* _PROBLEM 1_: In the outline on the decline of the Manchus, copy the passage that begins with the words "a. Superiority of" and ends after the words "in Qing decline?".
* _PROBLEM 2_: Continue the outline on the decline of the Manchus from the point where it stops.

* _TEXT SECTION_:

--------------------

I. The Decline of the Manchus
A. Opium and Rebellion
1. In 1800, the Qing dynasty was at the height of its power
a. Peace, prosperity, secure borders, cultural accomplishments
b. But peasant unrest, corruption, royal incompetence
c. Population growth, to 400 million by 1900
2. West/Britain frustrated with limitations on trade
a. British desire for Chinese tea created a balance of payments problem
b. Solution was to ship Indian opium to China
c. Commercial profits trumped moral concerns
3. The Opium War (1839-1842)
a. Superiority of British arms and tactics
b. Treaty of Nanjing (1842) opened five coastal ports and granted the British extraterritoriality, China paid an indemnity and ceded Hong Kong to British c. A turning point in Qing decline?

4. The Taiping Rebellion
a. Hong Xiuquan, a Chinese “Christian” (Jesus’ younger brother)
1) Wanted to create a “Heavenly Kingdom of Supreme Peace”

--------------------

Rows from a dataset

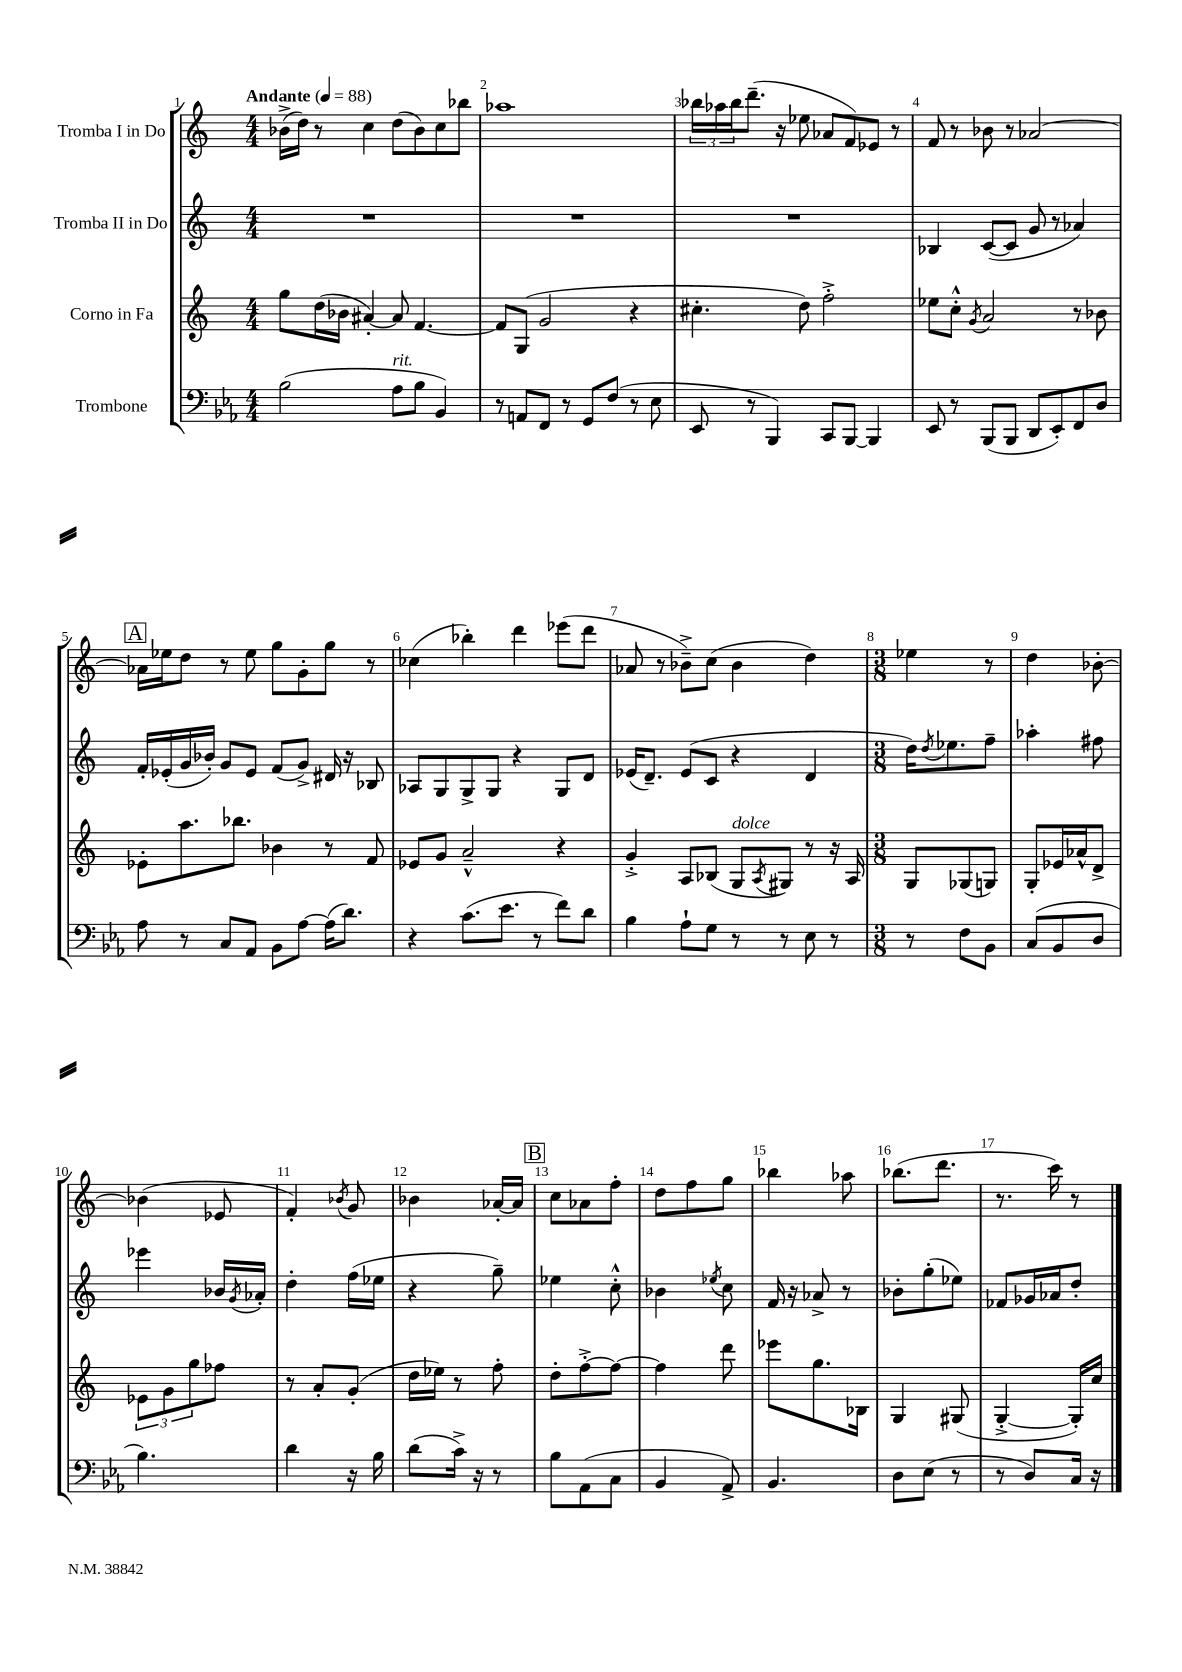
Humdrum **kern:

**kern	**kern	**kern	**kern
*staff4	*staff3	*staff2	*staff1
*clefF4	*clefG2	*clefG2	*clefG2
*k[b-e-a-]	*k[]	*k[]	*k[]
*M4/4	*M4/4	*M4/4	*M4/4
*MM88	*MM88	*MM88	*MM88
(2B-\	8gg\L	1r	(16b-^\LL
.	.	.	16dd\JJ)
.	(16dd\L	.	8r
.	16b-\JJ	.	.
.	[4a#'/)	.	4cc\
8A-\L	8a#/]	.	(8dd\L
8B-\J	[4.f/	.	8b-\)
4BB-/)	.	.	8cc\
.	.	.	8bb-\J
=	=	=	=
8r	8f/]L	1r	1aa-
8AA/L	(8G/J	.	.
8FF/J	2g/	.	.
8r	.	.	.
8GG/L	.	.	.
(8F/J	.	.	.
8r	4r	.	.
8E-\	.	.	.
=	=	=	=
8EE-/	4.cc#'\	1r	24bb-\LL
.	.	.	24aa-\
.	.	.	24bb-\J
8r	.	.	(8.ddd~\J
4BBB-/)	.	.	.
.	.	.	16r
.	8dd\)	.	8ee-\
8CC/L	2ff'^\	.	8a-/L
[8BBB-/J	.	.	8f/)
4BBB-/]	.	.	8e-/J
.	.	.	8r
=	=	=	=
8EE-/	8ee-\L	4B-/	8f/
8r	8cc'^^\J	.	8r
.	8qg/	.	.
(8BBB-/L	2a/	([8c/L	8b-\
8BBB-/J	.	8c/]J	8r
8DD/L	.	8g/	[2a-/
8EE-'/)	.	8r	.
8FF/	8r	4a-/)	.
8D/J	8b-\	.	.
=	=	=	=
8A-\	8e-'\L	16f'/LL	16a-\]LL
.	.	(16e-'/	16ee-\J
8r	8.aa\	16g/	8dd\J
.	.	16b-'/JJ)	.
8C/L	.	8g/L	8r
.	8.bb-\J	.	.
8AA-/J	.	8e-/J	8ee-\
8BB-\L	4b-\	(8f/L	8gg\L
[8A-\J	.	8g^/J)	8g'\
(16A-\]LK	8r	16d#/	8gg\J
8.d\J)	.	16r	.
.	8f/	8B-/	8r
=	=	=	=
4r	8e-/L	8A-/L	(4cc-\
.	8g/J	8G/	.
(8.c\L	2a~^^/	8G^/	4bb-'\)
.	.	8G/J	.
8.e-\J	.	.	.
.	.	4r	4ddd\
8r	.	.	.
8f\L)	4r	8G/L	(8eee-\L
8d\J	.	8d/J	8ddd\J
=	=	=	=
4B-\	4g'^/	(16e-/LK	8a-/
.	.	8.d~/J)	.
.	.	.	8r
8A-`\L	8A/L	(8e-/L	8b-~^\L)
8G\J	(8B-/J	8c/J	(8cc\J
8r	8G/L	4r	4b-\
.	8qA/	.	.
8r	8G#/J)	.	.
8E-\	8r	4d/	4dd\)
8r	16r	.	.
.	16A/	.	.
=	=	=	=
*M3/8	*M3/8	*M3/8	*M3/8
8r	8G/L	16dd\LK)	4ee-\
.	.	8qdd/	.
.	.	8.ee-\	.
8F\L	(8G-/	.	.
8BB-\J	8G/J)	8ff~\J	8r
=	=	=	=
(8C/L	8G'/L	4aa-'\	4dd\
8BB-/	16e-/L	.	.
.	16a-^^/J	.	.
8D/J	8d^/J	8ff#\	[8b-'\
=	=	=	=
4.B-\)	12e-\L	4eee-\	(4b-\]
.	12g\	.	.
.	12gg\	.	.
.	8ff-\J	16b-/LL	8e-/
.	.	8qg/	.
.	.	16a-'/JJ	.
=	=	=	=
4d\	8r	4dd'\	4f'/)
.	8a'/L	.	.
.	.	.	8qb-/
16r	(8g'/J	(16ff\LL	8g/
16B-\	.	16ee-\JJ	.
=	=	=	=
(8d\L	16dd\LL	4r	4b-\
.	16ee-\JJ)	.	.
16c^\Jk)	8r	.	.
16r	.	.	.
8r	8ff'\	8gg~\)	[16a-'/LL
.	.	.	16a-/]JJ
=	=	=	=
8B-\L	8dd'\L	4ee-\	8cc\L
(8AA-\	[8ff'^\	.	8a-\
8C\J	8ff\_J	8cc'^^\	8ff'\J
=	=	=	=
4BB-/	4ff\]	4b-\	8dd\L
.	.	.	8ff\
.	.	8qee-/	.
8AA-^/)	8ddd\	8cc\	8gg\J
=	=	=	=
4.BB-/	8eee-\L	16f/	4bb-\
.	.	16r	.
.	8.gg\	8a-^/	.
.	.	8r	8aa-\
.	16B-\Jk	.	.
=	=	=	=
8D\L	4G/	8b-'\L	(8.bb-\L
(8E-\J	.	(8gg'\	.
.	.	.	8.ddd\J
8r	(8G#/	8ee-\J)	.
=	=	=	=
8r	[4G'^/	8f-/L	8.r
8D/L)	.	16g-/L	.
.	.	16a-/J	16ccc\)
16C/Jk	16G'/]LL)	8dd'/J	8r
16r	16cc/JJ	.	.
==	==	==	==
*-	*-	*-	*-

--------------------

* _EXPECTED ANSWER 1_:
a. Superiority of British arms and tactics
b. Treaty of Nanjing (1842) opened five coastal ports and granted the British extraterritoriality, China paid an indemnity and ceded Hong Kong to British c. A turning point in Qing decline?

* _EXPECTED ANSWER 2_:
b. Other causes, including peasant unrest and decline in government services
c. Hong captured Nanjing in 1853, but rebellion finally put down in 1864
5. British and French capture Beijing and burn the summer palace
a. Treaty of Tianjin meant more concessions by the Qing
B. Efforts at Reform
1. Self-strengthening: adopt Western technology but maintain Confucian principles and institutions, or “East for Essence, West for Practical Use” a. No representative government or democracy

2. The Climax of Imperialism
a. Spheres of influence established in China
1) Germany seize Shandong province in 1897
b. China was defeated Sino-Japanese War (1894) over control of Korea c. Kang Youwei and Emperor Guangxu launched the One Hundred Days of reform in 1898 1) But conservatives including the emperor’s aunt, the Dowager Empress Cixi, crushed the reform movement

3. Opening the Door
a. John Hay, American Secretary of State, advocated an Open Door policy, which would protect Chinese territorial integrity and open Chinese markets to everyone 1) A positive step that reduced spheres of influence momentum

4. The Boxer Rebellion
a. North China peasant unrest fueled by drought, unemployment, foreign economic activities b. Boxer siege of foreign legations in Beijing was ended by international expedition in 1900

C. The Collapse of the Old Order
1. Cixi authorized reforms in education and in local government, but too little too late
2. The Rise of Sun Yat-sen (1866-1925)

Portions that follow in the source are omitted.